Passage given:
----

In his second series of essays which the individualist philosopher and abolitionist Ralph Waldo Emerson (1803-1882) published in 1844 he ponders the correct gift to give at this time of the year. He concludes that two types of gifts are best: flowers because they are “a ray of beauty (which) outvalues all the utilities of the world”, and things which convey something of “a man’s biography”:

If at any time it comes into my head that a present is due from me to somebody, I am puzzled what to give, until the opportunity is gone. Flowers and fruits are always fit presents; flowers, because they are a proud assertion that a ray of beauty outvalues all the utilities of the world. These gay natures contrast with the somewhat stern countenance of ordinary nature: they are like music heard out of a work-house. Nature does not cocker us; we are children, not pets; she is not fond; everything is dealt to us without fear or favor, after severe universal laws. Yet these delicate flowers look like the frolic and interference of love and beauty. Men use to tell us that we love flattery even though we are not deceived by it, because it shows that we are of importance enough to be courted. Something like that pleasure, the flowers give us: what am I to whom these sweet hints are addressed?..

Next to things of necessity, the rule for a gift, which one of my friends prescribed, is that we might convey to some person that which properly belonged to his character, and was easily associated with him in thought. But our tokens of compliment and love are for the most part barbarous. Rings and other jewels are not gifts, but apologies for gifts. The only gift is a portion of thyself. Thou must bleed for me. Therefore the poet brings his poem; the shepherd, his lamb; the farmer, corn; the miner, a gem; the sailor, coral and shells; the painter, his picture; the girl, a handkerchief of her own sewing. This is right and pleasing, for it restores society in so far to the primary basis, when a man’s biography is conveyed in his gift, and every man’s wealth is an index of his merit.

----

Records provided:
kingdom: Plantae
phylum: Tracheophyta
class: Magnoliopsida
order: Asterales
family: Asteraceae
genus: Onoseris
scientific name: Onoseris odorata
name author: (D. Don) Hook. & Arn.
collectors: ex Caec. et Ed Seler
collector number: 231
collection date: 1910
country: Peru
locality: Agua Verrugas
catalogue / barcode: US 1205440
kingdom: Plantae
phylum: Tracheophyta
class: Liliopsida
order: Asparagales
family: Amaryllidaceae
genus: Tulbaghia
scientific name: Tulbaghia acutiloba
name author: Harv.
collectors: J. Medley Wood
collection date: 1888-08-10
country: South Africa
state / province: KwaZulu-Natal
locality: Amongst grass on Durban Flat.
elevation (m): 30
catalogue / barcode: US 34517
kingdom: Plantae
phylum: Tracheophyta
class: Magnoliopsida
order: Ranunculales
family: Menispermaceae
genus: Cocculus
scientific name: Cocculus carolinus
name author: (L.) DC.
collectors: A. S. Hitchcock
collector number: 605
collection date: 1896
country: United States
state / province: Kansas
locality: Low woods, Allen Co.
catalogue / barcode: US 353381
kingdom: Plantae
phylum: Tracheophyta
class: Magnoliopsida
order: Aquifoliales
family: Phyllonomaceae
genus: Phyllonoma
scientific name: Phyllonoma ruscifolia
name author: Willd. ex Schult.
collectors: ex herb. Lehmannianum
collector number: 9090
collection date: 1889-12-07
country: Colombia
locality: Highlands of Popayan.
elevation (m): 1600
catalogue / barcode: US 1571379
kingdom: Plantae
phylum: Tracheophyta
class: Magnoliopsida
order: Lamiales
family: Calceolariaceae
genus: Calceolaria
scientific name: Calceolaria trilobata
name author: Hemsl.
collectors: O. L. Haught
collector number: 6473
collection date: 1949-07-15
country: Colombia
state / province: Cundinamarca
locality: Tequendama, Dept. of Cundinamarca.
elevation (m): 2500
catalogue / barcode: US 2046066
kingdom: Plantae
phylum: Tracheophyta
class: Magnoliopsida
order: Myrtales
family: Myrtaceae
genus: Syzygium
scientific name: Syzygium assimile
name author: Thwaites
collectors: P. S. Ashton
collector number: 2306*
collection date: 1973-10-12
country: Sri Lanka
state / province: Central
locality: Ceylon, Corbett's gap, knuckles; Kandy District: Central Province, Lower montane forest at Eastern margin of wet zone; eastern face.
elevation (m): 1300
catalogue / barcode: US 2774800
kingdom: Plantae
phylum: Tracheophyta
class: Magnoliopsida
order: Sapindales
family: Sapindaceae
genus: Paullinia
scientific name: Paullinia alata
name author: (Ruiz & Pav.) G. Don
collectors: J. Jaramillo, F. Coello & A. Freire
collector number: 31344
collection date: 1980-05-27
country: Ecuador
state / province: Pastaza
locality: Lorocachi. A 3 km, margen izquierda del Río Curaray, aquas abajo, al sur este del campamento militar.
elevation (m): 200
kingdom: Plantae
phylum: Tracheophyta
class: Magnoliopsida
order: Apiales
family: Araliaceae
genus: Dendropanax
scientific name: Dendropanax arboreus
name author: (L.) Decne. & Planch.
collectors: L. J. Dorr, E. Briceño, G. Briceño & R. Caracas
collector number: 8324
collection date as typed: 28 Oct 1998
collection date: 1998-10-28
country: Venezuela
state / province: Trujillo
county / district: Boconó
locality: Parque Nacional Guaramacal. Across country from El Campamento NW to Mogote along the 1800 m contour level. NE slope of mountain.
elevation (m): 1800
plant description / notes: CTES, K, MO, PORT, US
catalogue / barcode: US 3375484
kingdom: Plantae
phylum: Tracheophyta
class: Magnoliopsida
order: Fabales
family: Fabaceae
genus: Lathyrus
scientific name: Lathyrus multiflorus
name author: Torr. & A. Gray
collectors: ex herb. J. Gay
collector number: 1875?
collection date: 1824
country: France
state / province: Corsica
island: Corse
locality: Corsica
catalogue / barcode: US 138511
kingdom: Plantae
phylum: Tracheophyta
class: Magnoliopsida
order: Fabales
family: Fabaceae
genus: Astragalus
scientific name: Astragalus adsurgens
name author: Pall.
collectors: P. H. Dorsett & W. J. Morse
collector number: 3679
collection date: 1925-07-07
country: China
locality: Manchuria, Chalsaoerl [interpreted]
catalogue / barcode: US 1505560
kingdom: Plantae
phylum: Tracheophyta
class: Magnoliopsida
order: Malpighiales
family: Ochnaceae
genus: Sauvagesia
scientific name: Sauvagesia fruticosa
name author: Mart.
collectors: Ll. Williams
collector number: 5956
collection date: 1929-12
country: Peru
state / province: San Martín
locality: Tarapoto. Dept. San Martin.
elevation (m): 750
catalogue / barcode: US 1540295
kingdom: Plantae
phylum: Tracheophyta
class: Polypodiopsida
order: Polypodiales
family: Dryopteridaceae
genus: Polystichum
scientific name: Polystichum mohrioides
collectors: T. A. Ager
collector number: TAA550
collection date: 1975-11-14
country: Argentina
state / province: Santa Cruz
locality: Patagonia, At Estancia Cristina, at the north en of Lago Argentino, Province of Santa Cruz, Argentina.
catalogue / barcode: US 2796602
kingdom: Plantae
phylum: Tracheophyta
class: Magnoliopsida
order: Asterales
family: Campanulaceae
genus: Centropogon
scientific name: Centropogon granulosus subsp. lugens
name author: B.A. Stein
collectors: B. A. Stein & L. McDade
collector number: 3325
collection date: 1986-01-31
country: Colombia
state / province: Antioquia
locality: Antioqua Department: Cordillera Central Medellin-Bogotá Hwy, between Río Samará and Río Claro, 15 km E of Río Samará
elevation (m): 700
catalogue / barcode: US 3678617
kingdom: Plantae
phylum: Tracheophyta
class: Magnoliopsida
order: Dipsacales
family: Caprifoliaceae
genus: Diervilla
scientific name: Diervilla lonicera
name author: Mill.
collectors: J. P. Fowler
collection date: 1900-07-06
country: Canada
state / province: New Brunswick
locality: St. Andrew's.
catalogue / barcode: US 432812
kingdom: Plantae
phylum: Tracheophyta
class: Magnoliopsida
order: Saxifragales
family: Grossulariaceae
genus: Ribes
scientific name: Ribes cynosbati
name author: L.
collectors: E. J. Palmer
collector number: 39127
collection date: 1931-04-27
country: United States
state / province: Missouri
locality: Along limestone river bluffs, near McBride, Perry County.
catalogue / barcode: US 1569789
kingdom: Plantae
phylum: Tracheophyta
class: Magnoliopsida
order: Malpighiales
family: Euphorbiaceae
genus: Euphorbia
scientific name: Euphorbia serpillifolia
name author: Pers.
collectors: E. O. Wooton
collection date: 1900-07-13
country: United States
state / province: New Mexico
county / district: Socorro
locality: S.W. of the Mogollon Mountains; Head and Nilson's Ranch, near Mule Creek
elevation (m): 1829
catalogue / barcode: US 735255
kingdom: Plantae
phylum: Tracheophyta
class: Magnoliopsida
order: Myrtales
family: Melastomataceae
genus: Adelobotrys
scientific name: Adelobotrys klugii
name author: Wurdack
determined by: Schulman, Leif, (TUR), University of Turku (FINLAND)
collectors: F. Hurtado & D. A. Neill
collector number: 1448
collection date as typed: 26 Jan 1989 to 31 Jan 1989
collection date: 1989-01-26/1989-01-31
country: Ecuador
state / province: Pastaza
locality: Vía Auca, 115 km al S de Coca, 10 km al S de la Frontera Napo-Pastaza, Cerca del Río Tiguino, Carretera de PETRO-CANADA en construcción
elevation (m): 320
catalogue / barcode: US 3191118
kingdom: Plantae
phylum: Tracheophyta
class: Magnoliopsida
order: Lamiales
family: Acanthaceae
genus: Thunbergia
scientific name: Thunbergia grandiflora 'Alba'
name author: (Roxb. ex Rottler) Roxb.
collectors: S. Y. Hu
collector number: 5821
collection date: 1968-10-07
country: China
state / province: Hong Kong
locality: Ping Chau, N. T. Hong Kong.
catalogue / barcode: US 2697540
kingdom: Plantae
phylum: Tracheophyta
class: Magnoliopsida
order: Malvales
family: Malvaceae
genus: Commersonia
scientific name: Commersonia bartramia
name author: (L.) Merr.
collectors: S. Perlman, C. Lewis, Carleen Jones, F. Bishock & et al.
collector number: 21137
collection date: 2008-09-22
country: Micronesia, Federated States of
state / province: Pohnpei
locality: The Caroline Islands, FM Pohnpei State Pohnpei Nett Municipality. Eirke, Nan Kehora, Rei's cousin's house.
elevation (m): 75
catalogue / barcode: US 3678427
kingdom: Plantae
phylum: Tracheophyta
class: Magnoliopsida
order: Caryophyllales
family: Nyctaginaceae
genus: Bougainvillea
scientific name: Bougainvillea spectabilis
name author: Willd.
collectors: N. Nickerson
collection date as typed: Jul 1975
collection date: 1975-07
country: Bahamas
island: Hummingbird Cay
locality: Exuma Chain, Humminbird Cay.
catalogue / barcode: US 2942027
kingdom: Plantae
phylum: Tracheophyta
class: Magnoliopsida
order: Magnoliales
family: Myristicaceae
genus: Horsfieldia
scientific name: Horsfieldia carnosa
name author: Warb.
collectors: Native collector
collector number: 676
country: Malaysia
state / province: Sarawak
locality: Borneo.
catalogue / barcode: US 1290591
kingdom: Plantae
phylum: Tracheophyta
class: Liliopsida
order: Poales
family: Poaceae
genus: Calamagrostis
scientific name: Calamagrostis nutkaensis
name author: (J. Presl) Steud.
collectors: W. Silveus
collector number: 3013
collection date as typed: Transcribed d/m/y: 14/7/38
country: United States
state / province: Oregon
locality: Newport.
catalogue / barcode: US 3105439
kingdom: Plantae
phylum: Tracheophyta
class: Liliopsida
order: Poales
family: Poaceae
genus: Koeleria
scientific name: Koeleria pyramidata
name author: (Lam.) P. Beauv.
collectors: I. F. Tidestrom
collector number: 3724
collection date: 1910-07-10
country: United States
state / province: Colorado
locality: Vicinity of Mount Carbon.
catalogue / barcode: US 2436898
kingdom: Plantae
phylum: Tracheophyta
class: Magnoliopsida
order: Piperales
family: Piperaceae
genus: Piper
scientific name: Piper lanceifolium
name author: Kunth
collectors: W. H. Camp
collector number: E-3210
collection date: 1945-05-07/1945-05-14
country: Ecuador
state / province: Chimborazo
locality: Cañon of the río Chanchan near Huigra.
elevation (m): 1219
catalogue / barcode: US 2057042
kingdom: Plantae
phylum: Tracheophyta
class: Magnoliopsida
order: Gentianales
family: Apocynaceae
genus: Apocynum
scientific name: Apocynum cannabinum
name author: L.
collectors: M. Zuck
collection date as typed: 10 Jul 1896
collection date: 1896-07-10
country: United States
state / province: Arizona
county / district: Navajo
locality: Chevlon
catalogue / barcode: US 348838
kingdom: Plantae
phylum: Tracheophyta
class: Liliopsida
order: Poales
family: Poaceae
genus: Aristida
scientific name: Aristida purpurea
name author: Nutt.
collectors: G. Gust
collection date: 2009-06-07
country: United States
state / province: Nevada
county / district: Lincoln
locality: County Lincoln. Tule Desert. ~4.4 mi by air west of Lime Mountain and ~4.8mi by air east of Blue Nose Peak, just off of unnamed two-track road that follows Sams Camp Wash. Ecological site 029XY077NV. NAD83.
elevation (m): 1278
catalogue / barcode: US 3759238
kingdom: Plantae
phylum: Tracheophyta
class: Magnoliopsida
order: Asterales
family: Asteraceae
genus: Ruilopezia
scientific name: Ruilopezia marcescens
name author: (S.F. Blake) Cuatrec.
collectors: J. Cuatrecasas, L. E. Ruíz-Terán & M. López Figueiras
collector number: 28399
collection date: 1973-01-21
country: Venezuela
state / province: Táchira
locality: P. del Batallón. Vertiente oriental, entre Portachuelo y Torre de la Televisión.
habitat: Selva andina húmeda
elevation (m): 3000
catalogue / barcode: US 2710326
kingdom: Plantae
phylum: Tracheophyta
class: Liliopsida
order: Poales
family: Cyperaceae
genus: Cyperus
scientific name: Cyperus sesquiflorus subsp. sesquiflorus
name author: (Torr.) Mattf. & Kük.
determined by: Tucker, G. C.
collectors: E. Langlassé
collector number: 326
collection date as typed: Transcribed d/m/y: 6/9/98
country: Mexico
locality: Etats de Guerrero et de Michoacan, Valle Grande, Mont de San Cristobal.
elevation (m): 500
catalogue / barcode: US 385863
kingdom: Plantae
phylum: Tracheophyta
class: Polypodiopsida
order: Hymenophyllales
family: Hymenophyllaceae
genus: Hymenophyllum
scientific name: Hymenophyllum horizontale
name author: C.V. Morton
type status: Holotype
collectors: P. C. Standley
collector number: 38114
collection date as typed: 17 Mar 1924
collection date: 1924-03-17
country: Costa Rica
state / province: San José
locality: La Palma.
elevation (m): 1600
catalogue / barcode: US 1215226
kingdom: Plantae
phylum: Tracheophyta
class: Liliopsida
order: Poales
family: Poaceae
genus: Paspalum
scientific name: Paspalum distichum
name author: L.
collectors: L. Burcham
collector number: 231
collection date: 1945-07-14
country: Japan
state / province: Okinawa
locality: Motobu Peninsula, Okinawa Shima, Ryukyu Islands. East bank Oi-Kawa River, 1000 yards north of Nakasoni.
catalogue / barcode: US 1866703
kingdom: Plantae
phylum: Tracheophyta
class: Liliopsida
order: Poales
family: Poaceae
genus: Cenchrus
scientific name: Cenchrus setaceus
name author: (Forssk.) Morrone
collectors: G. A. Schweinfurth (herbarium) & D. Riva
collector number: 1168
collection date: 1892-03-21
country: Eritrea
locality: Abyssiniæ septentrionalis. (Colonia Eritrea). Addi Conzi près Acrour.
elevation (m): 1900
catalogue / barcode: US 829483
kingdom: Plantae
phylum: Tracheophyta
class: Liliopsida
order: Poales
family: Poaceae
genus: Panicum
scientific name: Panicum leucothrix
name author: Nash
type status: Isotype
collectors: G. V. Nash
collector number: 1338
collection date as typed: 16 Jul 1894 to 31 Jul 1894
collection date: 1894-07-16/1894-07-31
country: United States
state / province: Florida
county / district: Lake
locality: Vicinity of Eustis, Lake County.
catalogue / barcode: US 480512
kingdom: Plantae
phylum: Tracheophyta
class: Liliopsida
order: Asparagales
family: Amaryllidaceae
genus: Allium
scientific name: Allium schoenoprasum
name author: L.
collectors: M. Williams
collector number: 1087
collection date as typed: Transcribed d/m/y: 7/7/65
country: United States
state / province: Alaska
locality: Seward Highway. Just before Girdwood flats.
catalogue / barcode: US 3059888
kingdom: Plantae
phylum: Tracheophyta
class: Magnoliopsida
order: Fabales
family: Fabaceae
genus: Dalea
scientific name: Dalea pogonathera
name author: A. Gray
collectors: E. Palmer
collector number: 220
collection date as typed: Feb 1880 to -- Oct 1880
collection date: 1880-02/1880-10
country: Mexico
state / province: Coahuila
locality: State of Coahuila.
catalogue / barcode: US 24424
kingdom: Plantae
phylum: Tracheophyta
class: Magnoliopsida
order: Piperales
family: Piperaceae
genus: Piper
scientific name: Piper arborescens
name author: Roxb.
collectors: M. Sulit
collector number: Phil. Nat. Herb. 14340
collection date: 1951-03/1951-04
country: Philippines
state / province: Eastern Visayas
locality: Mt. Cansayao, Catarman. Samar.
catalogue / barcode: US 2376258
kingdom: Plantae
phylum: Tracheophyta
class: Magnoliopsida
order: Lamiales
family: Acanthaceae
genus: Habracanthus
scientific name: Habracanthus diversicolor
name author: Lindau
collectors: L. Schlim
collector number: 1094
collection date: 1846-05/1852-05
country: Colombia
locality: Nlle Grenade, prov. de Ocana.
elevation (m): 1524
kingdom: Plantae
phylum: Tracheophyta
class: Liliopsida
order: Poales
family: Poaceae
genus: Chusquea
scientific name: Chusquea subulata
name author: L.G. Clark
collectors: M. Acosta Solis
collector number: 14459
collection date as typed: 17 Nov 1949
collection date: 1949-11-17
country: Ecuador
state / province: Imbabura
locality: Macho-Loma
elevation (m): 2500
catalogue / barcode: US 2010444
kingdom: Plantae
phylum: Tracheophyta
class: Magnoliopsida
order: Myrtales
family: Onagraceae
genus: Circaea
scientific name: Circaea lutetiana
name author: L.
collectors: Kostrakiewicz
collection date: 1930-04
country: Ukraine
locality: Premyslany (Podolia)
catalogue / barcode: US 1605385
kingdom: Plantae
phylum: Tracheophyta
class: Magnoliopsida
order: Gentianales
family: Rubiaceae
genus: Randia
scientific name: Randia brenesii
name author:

----

Exercises to complete:
a) In the passage on gifts, what does Emerson say rings and other jewels are?
b) Render the sentence "The only gift is a portion of thyself." from the passage on gifts into Spanish.
c) Reproduce the stretch of the passage on gifts from "Next to things" through "of his merit.".

Set of answers:
a) They are not gifts, but apologies for gifts.

b) El único regalo es una porción de ti mismo.

c)
Next to things of necessity, the rule for a gift, which one of my friends prescribed, is that we might convey to some person that which properly belonged to his character, and was easily associated with him in thought. But our tokens of compliment and love are for the most part barbarous. Rings and other jewels are not gifts, but apologies for gifts. The only gift is a portion of thyself. Thou must bleed for me. Therefore the poet brings his poem; the shepherd, his lamb; the farmer, corn; the miner, a gem; the sailor, coral and shells; the painter, his picture; the girl, a handkerchief of her own sewing. This is right and pleasing, for it restores society in so far to the primary basis, when a man’s biography is conveyed in his gift, and every man’s wealth is an index of his merit.